After having a conversation with my film photographer friend, I realised that much of her work requires precision and luck since you don’t get to see the end product until you are done with the film roll. As such, I thought about designing a cultural probe for digital photographers to have a hand in “film photography”.
For my cultural probe, I placed into a pouch:
- A diary
- A disposable camera
- A pen
I had friend who is a hobbyist digital photographer and was going overseas during the recess week. Thus, I had him do the cultural probe throughout his 5D4N trip to Bali.
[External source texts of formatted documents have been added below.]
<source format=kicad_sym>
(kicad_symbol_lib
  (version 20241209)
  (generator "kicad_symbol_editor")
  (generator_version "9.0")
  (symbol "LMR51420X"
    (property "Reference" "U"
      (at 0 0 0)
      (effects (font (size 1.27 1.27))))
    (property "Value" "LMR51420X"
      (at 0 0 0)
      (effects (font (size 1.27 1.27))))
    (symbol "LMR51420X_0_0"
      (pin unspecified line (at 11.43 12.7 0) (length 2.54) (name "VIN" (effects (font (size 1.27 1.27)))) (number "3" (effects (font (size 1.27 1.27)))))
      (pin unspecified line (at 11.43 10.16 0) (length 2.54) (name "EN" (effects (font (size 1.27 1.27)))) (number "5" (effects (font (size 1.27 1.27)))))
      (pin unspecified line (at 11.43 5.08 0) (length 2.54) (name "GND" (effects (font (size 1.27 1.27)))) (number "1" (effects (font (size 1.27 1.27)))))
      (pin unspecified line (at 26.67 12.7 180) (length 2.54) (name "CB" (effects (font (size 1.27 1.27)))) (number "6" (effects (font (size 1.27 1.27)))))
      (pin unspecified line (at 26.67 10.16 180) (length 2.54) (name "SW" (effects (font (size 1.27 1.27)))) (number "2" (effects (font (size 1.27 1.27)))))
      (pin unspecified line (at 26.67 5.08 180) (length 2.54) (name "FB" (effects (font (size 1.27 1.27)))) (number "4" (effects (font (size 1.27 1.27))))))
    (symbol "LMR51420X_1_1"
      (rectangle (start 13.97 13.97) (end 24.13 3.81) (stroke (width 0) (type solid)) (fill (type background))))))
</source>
The tasks were all written in the diary as such:
The below texts are all written by the participant
As someone who relies a lot on looking at the digital end-product first before deciding whether another photo should be taken, I’ve always had a fear of using film cameras because of the insecurity of being unable to check my photos. Also, film feels more insecure because I wouldn’t know if the picture is taken; I can’t re-create a certain scene and go back to take it after finding out that the photo wasn’t taken, especially since this is an overseas trip. Hopefully, through this experience I hope to change my perspective of insecurity towards film.
I would think that since it was a disposable camera instead of a manual film one, my initial worry of photos not being taken were not applicable since disposable cameras are foolproof to use.
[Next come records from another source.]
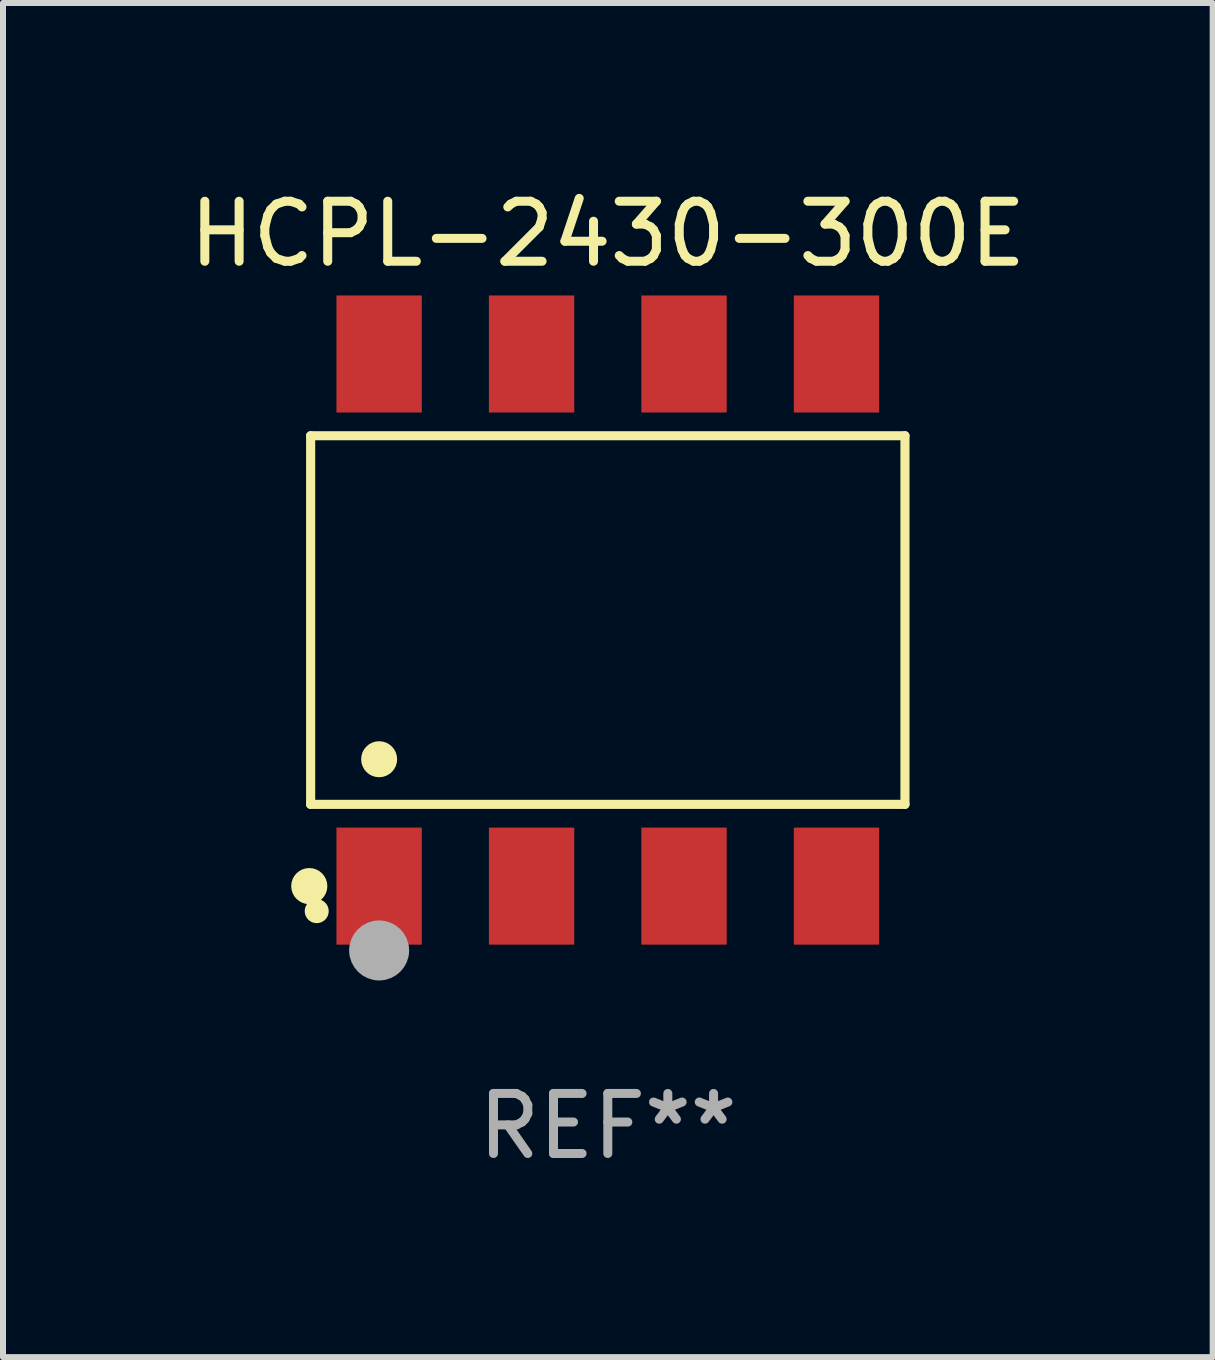
<source format=kicad_pcb>
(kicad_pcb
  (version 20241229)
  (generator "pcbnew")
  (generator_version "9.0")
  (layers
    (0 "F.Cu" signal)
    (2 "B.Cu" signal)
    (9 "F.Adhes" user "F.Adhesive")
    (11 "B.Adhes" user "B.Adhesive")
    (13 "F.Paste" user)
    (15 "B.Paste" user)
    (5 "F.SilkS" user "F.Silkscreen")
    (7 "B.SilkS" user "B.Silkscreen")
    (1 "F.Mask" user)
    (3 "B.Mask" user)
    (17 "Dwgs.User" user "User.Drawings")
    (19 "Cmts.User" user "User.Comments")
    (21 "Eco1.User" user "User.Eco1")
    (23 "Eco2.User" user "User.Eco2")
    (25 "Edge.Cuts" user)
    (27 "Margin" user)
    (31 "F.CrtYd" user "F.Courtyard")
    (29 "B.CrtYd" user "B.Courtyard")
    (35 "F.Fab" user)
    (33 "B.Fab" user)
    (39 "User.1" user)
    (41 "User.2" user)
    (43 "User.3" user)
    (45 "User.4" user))
  (footprint "HCPL-2430-300E"
    (layer "F.Cu")
    (at 7.077 7.281)
    (property "Reference" "HCPL-2430-300E" (at 0 -6.433 0) (layer "F.SilkS") (effects (font (size 1 1) (thickness 0.15))))
    (attr through_hole)
    (fp_line (start -4.951 -3.071) (end 4.951 -3.071) (stroke (width 0.152) (type solid)) (layer "F.SilkS"))
    (fp_line (start -4.951 3.071) (end -4.951 -3.071) (stroke (width 0.152) (type solid)) (layer "F.SilkS"))
    (fp_line (start 4.951 -3.071) (end 4.951 3.071) (stroke (width 0.152) (type solid)) (layer "F.SilkS"))
    (fp_line (start 4.951 3.071) (end -4.951 3.071) (stroke (width 0.152) (type solid)) (layer "F.SilkS"))
    (fp_circle (center -4.974 4.433) (end -4.823 4.433) (stroke (width 0.3) (type solid)) (fill no) (layer "F.SilkS"))
    (fp_circle (center -4.85 4.85) (end -4.75 4.85) (stroke (width 0.2) (type solid)) (fill no) (layer "F.SilkS"))
    (fp_circle (center -3.81 2.319) (end -3.66 2.319) (stroke (width 0.3) (type solid)) (fill no) (layer "F.SilkS"))
    (fp_circle (center -3.81 5.505) (end -3.56 5.505) (stroke (width 0.5) (type solid)) (fill no) (layer "F.Fab"))
    (fp_text user "REF**" (at 0 8.433 0) (layer "F.Fab") (effects (font (size 1 1) (thickness 0.15))))
    (pad "1" smd rect (at -3.81 4.433) (size 1.422 1.95) (layers "F.Cu" "F.Mask" "F.Paste"))
    (pad "2" smd rect (at -1.27 4.433) (size 1.422 1.95) (layers "F.Cu" "F.Mask" "F.Paste"))
    (pad "3" smd rect (at 1.27 4.433) (size 1.422 1.95) (layers "F.Cu" "F.Mask" "F.Paste"))
    (pad "4" smd rect (at 3.81 4.433) (size 1.422 1.95) (layers "F.Cu" "F.Mask" "F.Paste"))
    (pad "5" smd rect (at 3.81 -4.433) (size 1.422 1.95) (layers "F.Cu" "F.Mask" "F.Paste"))
    (pad "6" smd rect (at 1.27 -4.433) (size 1.422 1.95) (layers "F.Cu" "F.Mask" "F.Paste"))
    (pad "7" smd rect (at -1.27 -4.433) (size 1.422 1.95) (layers "F.Cu" "F.Mask" "F.Paste"))
    (pad "8" smd rect (at -3.81 -4.433) (size 1.422 1.95) (layers "F.Cu" "F.Mask" "F.Paste")))
  (gr_rect
    (start -3 -3)
    (end 17.155 19.562)
    (stroke (width 0.1) (type default))
    (fill no)
    (layer "Edge.Cuts")))
</source>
Something that I found myself doing is that I choose what I want to shoot with film more wisely as compared to using a digital camera. Moreover, I think that I used the camera more sparingly at the start of the trip since I was scared of “what if there are better scenes the following days?”, so I was more liberal towards the end of the trip. I’m excited to see how my photos turn out because I took them with more care.
From the results, I was quite surprised that I hardly took any portraits but I think it can be attributed to the fact that portraits are hard to come out nice so my fear of ‘wasting’ a shot is still quite apparent.
This exercise was an eye-opener to me since I have yet to experience film photography. It has also gotten rid of a few of my fears regarding film photography.